→ **WHAT IS REQUIRED**
Copy out each line of the data that includes the string "sanitized".

→ **SUPPLIED ENTRIES**
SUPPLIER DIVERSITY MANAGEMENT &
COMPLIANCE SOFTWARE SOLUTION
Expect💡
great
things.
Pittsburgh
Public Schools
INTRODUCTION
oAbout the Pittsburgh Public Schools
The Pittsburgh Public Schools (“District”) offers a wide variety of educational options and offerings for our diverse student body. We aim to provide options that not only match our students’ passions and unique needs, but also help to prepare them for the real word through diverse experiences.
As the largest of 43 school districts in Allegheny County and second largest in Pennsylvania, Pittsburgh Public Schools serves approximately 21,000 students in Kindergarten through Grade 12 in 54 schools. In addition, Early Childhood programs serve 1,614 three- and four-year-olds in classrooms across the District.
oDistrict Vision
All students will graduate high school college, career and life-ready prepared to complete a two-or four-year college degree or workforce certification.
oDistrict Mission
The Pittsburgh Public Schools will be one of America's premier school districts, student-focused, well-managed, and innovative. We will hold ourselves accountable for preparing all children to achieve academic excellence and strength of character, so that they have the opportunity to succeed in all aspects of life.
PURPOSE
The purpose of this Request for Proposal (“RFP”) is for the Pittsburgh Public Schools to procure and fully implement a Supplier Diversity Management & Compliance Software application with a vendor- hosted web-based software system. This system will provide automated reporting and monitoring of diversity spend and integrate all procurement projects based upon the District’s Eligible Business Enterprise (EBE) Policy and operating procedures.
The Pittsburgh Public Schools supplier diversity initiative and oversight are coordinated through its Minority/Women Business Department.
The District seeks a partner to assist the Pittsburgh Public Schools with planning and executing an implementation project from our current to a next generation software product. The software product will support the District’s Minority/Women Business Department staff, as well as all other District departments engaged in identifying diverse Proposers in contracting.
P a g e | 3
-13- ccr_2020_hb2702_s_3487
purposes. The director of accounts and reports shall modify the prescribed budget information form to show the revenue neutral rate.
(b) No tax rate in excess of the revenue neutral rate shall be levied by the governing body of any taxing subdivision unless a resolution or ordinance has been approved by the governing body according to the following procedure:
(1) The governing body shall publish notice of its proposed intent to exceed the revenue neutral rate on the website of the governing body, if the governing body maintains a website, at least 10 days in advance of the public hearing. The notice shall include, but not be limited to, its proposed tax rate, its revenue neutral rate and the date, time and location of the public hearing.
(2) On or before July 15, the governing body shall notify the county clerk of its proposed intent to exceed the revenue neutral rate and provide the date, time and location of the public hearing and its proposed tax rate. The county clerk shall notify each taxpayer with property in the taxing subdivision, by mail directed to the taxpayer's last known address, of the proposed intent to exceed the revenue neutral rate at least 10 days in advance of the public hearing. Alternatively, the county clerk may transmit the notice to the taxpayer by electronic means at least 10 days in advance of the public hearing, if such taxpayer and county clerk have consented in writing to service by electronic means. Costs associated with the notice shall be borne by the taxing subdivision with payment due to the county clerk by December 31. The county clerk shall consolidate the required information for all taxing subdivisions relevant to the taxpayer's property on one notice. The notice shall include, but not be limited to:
...
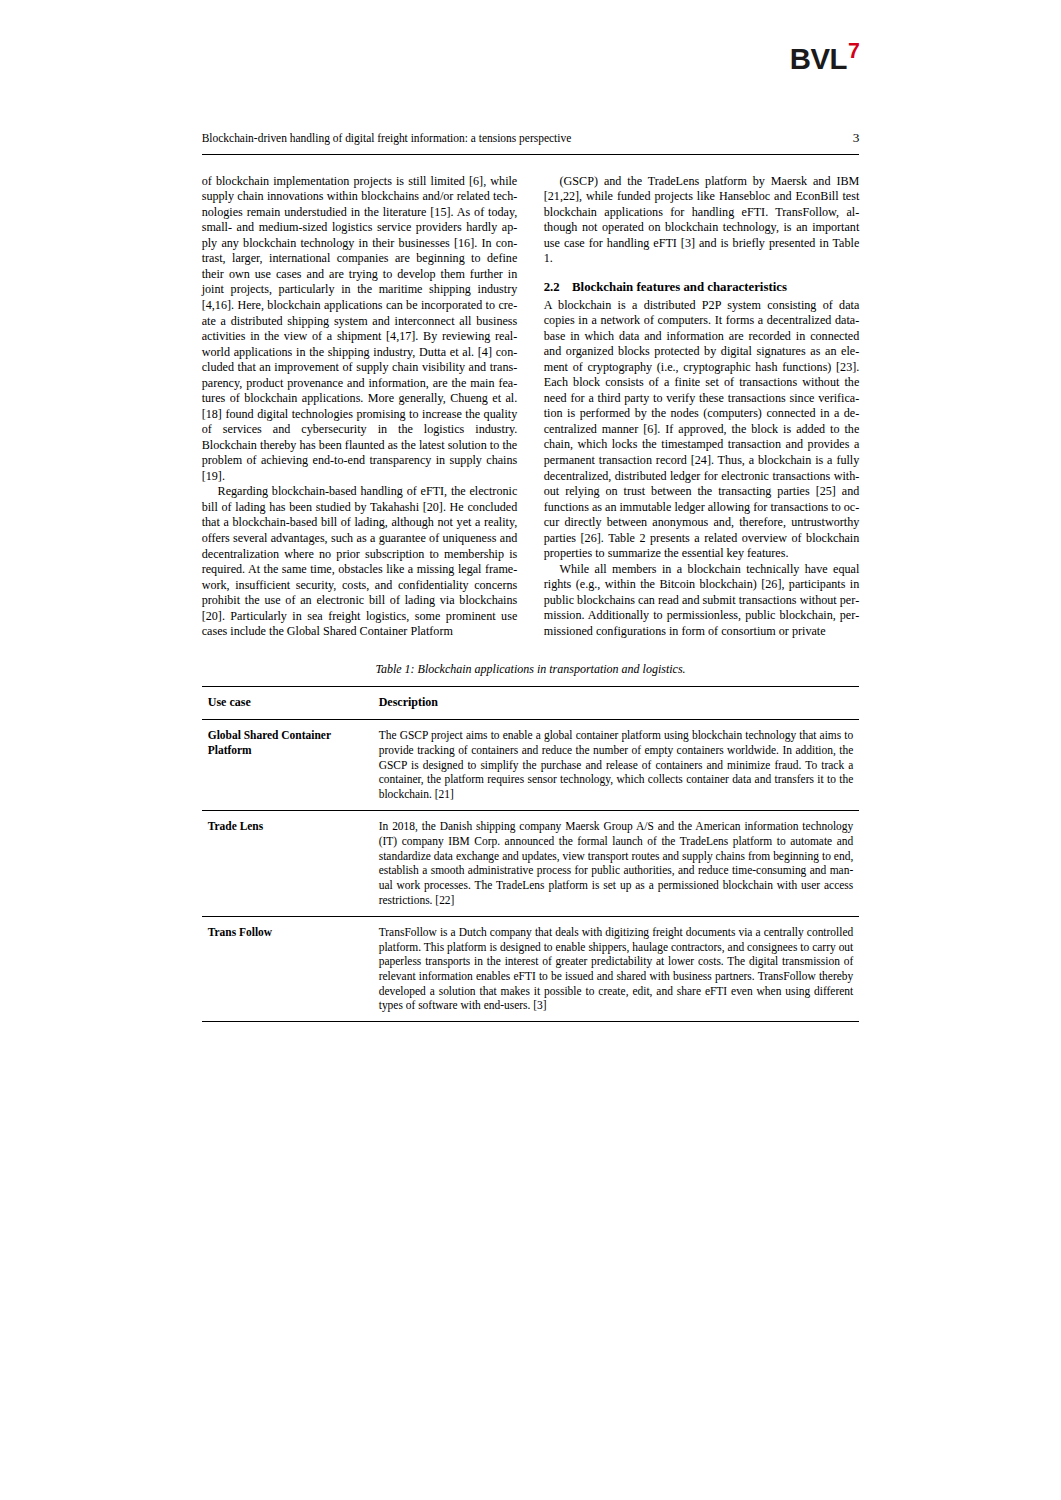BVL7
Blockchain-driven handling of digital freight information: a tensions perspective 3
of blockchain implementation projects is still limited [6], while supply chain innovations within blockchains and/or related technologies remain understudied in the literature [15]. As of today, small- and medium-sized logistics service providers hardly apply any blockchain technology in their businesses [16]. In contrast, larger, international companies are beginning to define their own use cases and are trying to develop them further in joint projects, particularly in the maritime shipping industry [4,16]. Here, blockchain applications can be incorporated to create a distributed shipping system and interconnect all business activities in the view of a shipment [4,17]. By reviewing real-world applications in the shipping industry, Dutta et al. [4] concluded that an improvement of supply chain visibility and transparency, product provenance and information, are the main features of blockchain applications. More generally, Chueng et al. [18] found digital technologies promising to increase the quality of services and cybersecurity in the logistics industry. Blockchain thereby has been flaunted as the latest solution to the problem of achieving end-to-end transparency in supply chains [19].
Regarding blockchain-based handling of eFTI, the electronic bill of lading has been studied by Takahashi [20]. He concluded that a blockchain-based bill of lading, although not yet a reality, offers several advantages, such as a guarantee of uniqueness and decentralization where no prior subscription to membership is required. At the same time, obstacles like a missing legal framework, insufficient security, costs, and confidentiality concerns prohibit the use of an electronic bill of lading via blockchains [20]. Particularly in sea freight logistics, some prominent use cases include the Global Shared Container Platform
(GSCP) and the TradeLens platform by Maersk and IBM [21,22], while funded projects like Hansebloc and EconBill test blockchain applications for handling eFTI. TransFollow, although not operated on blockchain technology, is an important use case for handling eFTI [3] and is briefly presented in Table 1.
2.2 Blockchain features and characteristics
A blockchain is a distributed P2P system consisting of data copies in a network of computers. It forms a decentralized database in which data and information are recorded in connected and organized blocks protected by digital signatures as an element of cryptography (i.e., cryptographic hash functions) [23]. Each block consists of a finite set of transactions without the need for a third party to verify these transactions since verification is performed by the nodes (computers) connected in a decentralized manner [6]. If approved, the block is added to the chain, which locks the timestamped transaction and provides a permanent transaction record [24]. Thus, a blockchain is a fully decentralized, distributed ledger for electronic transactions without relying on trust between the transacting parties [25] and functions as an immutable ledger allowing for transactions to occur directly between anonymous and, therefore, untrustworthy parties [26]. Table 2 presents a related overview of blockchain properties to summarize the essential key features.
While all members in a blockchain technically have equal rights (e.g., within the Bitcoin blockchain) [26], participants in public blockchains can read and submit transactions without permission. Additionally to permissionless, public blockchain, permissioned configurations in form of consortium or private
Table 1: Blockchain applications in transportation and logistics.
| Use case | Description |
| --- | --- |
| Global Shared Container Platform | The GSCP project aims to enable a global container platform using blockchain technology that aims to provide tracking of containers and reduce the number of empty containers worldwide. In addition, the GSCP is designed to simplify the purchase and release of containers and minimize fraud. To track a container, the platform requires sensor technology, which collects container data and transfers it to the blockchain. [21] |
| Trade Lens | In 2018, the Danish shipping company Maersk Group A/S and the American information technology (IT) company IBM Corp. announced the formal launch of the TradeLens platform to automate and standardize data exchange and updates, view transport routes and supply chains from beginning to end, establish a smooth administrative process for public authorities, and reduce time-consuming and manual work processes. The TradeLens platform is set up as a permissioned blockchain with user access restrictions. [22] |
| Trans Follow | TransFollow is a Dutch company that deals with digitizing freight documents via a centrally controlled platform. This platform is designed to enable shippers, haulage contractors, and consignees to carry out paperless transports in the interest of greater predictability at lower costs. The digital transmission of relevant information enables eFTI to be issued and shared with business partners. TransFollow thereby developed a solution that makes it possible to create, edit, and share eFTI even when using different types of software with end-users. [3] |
--
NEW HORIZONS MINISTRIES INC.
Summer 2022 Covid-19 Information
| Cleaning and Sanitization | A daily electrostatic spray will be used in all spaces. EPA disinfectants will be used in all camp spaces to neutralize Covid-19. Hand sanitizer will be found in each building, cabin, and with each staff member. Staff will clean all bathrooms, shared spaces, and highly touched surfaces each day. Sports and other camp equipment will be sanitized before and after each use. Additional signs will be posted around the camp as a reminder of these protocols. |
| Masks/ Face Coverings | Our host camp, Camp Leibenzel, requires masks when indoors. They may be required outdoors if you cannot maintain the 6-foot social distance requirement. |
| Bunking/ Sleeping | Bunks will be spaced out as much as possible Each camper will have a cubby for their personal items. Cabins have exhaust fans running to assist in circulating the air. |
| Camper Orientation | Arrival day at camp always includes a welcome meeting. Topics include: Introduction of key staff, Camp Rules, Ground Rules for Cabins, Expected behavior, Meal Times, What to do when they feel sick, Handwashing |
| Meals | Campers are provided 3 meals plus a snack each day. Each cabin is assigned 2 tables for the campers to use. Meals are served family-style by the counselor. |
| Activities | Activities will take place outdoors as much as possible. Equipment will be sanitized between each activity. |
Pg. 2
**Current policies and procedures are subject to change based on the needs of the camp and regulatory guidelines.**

→ **RESULT OF THIS TASK**
| Cleaning and Sanitization | A daily electrostatic spray will be used in all spaces. EPA disinfectants will be used in all camp spaces to neutralize Covid-19. Hand sanitizer will be found in each building, cabin, and with each staff member. Staff will clean all bathrooms, shared spaces, and highly touched surfaces each day. Sports and other camp equipment will be sanitized before and after each use. Additional signs will be posted around the camp as a reminder of these protocols. |
| Activities | Activities will take place outdoors as much as possible. Equipment will be sanitized between each activity. |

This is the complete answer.